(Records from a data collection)
※ ※ ※

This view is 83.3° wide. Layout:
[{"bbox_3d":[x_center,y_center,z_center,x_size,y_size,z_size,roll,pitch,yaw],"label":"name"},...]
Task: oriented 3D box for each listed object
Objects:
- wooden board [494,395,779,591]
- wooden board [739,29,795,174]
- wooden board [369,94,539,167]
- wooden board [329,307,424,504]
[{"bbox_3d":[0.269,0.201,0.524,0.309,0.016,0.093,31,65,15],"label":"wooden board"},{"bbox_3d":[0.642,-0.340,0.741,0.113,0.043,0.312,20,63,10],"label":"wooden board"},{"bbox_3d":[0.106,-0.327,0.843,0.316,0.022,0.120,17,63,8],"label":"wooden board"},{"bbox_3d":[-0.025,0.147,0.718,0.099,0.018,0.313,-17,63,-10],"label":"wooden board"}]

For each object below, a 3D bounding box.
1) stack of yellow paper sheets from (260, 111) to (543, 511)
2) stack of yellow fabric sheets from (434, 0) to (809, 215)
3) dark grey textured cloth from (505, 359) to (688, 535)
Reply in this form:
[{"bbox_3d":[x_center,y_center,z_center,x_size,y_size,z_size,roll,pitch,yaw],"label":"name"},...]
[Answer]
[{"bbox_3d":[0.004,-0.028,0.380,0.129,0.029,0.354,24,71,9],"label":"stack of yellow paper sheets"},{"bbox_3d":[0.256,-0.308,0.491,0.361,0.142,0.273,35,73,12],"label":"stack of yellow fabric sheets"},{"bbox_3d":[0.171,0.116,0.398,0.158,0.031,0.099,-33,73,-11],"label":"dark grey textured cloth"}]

※ ※ ※

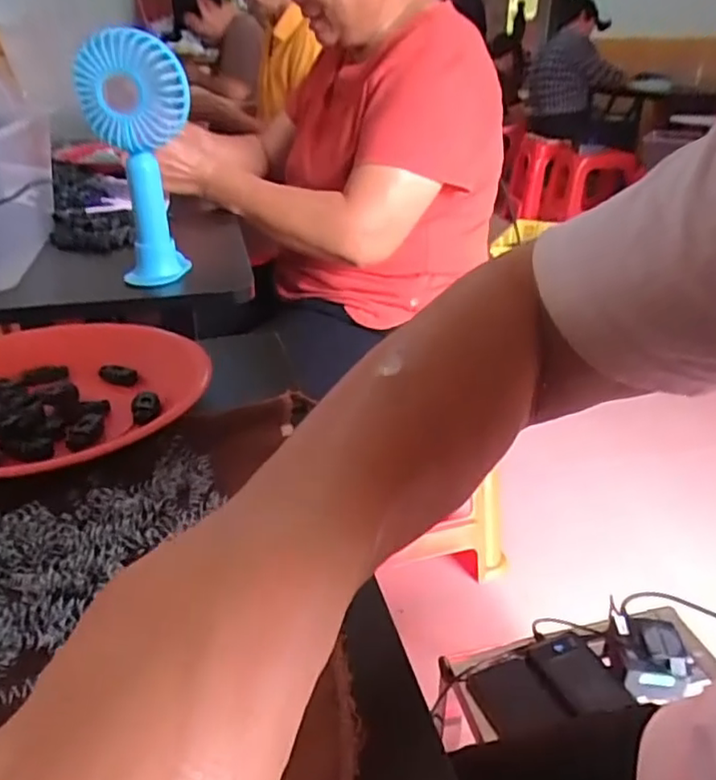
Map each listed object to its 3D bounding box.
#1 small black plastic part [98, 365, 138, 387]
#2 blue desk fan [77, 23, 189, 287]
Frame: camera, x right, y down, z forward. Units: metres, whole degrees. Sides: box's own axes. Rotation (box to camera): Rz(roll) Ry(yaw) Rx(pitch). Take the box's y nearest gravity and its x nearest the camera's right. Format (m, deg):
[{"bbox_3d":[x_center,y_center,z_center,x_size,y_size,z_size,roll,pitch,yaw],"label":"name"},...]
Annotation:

※ ※ ※

* TASK DESCRIPTION
Find the lines above with the word "bounding". Copy them out.

* RESPONSE TO THIS EXERCISE
For each object below, a 3D bounding box.
Map each listed object to its 3D bounding box.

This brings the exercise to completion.